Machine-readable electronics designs
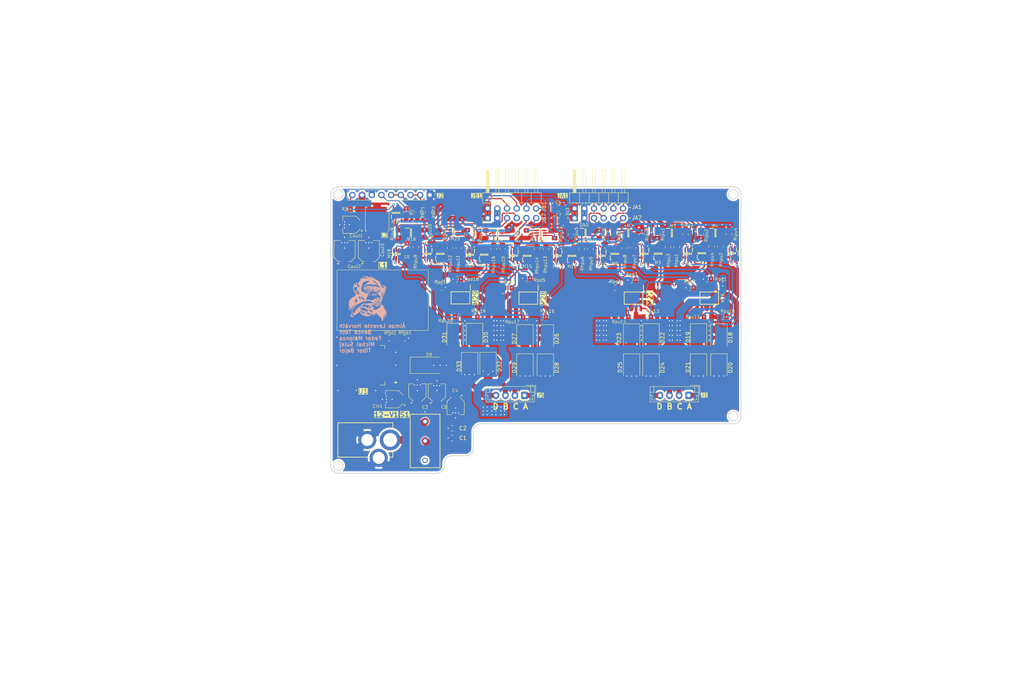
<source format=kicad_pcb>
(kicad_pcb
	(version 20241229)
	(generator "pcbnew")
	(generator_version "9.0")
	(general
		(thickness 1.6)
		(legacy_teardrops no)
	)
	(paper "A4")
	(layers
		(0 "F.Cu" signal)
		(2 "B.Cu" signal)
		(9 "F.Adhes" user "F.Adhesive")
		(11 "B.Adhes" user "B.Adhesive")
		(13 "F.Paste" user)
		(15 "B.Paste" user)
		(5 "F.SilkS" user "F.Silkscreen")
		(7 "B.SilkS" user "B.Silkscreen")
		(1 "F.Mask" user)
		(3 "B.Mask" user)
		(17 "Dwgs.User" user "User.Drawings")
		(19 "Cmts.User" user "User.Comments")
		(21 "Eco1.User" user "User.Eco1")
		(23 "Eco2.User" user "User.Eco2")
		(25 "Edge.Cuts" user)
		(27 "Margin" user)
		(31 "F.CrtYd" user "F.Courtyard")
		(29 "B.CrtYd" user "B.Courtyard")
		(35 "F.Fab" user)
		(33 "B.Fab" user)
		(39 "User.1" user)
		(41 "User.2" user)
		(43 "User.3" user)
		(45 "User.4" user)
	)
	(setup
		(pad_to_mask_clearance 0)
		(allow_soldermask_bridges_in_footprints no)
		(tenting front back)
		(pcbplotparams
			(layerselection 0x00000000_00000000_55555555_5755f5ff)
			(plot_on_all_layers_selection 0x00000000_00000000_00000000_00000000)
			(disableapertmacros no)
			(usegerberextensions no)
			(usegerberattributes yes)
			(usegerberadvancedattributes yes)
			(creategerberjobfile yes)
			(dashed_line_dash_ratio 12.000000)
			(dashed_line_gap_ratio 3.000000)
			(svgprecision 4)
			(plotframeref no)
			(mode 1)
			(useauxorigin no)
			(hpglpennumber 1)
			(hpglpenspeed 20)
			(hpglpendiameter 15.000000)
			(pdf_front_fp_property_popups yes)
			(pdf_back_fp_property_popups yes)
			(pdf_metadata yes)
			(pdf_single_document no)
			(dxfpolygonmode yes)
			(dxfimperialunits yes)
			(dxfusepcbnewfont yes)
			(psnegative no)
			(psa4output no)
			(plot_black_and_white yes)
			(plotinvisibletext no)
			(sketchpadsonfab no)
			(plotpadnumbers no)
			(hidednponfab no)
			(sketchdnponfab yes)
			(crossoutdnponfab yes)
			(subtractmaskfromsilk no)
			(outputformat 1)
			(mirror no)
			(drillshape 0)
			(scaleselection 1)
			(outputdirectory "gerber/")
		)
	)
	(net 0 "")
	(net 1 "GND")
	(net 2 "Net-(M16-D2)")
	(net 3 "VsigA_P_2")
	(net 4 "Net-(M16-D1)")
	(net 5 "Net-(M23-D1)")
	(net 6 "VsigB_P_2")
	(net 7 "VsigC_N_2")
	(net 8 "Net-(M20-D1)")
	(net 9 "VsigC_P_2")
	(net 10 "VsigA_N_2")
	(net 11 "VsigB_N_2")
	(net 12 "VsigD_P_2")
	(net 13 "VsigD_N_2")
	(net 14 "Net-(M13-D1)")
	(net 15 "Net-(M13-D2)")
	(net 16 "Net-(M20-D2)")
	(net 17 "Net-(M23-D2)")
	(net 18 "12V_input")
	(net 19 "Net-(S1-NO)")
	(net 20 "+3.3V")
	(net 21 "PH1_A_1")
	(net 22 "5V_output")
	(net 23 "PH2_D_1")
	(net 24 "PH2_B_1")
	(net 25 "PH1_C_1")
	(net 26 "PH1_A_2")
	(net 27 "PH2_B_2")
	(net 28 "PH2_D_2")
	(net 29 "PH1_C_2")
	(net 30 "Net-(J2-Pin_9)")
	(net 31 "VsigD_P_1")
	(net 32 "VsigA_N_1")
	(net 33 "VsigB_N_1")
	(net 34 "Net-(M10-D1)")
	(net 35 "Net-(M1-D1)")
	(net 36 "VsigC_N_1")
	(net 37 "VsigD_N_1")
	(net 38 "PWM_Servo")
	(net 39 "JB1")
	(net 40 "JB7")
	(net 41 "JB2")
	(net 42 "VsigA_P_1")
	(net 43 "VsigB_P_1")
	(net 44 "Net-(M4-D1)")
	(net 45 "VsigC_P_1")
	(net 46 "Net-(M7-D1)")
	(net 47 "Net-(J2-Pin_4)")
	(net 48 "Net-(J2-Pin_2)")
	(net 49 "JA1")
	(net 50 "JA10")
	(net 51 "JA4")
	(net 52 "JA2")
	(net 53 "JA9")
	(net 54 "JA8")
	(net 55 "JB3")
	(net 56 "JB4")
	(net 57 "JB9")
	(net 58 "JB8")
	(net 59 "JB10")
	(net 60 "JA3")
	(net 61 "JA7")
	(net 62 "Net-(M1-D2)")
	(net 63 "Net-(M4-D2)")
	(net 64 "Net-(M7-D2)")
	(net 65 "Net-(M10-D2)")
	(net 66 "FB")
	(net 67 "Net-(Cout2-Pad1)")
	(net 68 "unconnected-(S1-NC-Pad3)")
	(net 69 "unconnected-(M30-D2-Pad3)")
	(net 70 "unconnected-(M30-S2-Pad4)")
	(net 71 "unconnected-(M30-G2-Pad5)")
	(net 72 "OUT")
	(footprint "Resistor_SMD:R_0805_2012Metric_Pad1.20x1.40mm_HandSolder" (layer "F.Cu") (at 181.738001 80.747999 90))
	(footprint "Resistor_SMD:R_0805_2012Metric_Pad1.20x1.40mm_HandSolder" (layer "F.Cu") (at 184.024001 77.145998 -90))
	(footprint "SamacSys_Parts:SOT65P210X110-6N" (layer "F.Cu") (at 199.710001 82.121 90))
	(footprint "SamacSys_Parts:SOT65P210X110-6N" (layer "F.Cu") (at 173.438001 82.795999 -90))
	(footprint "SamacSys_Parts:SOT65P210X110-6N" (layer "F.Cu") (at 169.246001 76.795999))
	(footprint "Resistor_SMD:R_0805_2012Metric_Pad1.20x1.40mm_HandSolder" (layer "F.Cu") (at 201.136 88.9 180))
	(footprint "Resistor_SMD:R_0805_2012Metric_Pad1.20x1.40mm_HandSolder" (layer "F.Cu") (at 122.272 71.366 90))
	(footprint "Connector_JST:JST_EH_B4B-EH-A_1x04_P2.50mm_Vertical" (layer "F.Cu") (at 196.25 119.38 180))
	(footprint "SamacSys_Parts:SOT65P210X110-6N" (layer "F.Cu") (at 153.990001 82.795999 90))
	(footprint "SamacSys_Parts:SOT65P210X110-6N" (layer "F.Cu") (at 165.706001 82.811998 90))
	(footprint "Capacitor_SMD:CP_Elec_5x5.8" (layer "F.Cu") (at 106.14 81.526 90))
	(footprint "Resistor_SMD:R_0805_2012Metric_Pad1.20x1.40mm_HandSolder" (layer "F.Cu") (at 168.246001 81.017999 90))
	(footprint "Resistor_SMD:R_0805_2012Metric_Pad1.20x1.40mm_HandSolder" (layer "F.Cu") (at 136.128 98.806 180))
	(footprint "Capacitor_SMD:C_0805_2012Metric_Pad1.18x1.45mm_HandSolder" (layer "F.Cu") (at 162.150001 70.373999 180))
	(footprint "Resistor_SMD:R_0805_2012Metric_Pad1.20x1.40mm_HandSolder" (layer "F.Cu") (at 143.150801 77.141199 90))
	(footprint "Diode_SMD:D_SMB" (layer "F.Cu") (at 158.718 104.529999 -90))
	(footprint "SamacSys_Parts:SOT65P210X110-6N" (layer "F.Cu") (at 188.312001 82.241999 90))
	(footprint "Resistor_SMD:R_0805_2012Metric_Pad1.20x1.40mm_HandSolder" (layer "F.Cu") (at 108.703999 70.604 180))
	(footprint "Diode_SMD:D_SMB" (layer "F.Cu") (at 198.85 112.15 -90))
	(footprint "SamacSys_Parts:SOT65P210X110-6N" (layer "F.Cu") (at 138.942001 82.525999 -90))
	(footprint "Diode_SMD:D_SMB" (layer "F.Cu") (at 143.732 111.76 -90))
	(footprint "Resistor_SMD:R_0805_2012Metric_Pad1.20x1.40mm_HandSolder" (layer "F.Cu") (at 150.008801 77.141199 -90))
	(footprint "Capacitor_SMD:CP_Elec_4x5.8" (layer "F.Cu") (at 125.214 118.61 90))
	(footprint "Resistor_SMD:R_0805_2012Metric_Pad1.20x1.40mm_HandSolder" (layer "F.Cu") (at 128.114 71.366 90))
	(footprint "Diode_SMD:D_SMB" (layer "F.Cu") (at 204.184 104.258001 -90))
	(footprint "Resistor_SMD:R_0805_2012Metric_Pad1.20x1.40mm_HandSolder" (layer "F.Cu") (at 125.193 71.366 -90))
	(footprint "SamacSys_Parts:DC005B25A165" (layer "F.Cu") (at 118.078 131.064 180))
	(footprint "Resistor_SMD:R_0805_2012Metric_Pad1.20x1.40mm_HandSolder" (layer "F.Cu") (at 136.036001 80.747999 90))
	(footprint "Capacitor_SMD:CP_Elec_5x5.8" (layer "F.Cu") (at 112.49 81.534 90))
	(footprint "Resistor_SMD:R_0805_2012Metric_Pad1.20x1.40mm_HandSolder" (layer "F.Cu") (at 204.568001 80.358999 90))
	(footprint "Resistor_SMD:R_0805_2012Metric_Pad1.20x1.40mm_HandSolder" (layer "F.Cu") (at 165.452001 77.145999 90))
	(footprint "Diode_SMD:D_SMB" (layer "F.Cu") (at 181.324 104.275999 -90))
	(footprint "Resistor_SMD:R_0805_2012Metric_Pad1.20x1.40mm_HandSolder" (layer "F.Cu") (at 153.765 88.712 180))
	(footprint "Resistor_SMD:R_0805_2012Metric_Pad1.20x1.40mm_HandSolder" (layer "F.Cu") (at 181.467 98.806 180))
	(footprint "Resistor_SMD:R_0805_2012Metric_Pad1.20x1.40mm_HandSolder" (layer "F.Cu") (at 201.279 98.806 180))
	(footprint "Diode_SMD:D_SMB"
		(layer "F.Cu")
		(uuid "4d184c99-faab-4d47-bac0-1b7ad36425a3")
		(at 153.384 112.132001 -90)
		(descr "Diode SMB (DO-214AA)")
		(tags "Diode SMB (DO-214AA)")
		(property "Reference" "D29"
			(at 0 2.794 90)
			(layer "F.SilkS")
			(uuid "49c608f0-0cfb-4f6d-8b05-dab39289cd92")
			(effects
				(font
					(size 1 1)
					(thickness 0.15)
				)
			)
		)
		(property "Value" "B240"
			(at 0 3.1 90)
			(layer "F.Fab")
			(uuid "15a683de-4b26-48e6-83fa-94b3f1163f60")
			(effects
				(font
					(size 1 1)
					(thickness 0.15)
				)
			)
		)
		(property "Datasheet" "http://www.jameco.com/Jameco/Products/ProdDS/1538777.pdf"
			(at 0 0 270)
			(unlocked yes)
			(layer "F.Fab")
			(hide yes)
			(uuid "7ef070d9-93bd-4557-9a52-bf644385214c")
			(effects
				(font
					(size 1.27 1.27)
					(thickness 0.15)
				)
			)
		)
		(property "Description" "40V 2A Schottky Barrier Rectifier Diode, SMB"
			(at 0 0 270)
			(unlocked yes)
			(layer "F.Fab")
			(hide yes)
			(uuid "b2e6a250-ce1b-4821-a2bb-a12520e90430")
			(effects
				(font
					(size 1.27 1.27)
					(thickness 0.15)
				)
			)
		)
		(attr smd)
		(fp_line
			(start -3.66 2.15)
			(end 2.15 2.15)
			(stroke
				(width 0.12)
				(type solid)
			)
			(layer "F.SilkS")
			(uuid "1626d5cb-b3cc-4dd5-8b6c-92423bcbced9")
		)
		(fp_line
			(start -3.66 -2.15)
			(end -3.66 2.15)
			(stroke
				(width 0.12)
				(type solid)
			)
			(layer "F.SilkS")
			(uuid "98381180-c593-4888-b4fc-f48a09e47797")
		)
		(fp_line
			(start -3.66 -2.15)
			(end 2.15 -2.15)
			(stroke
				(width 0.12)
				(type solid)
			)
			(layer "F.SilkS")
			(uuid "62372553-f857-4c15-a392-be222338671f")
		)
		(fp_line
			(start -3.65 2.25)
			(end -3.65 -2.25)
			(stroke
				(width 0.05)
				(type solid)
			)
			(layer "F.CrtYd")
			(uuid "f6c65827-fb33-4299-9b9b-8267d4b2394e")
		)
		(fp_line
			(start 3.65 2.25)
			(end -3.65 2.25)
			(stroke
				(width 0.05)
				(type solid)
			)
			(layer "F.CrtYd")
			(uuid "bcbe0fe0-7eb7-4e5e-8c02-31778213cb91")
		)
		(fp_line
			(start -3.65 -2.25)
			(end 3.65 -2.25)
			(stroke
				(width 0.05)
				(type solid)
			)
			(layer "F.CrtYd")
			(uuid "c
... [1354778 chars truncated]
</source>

*DIRECTIONS FOR THIS TASK*
Each line in the data that holds the string "Silkscreen" must be returned.

*SOLUTION*
		(5 "F.SilkS" user "F.Silkscreen")
		(7 "B.SilkS" user "B.Silkscreen")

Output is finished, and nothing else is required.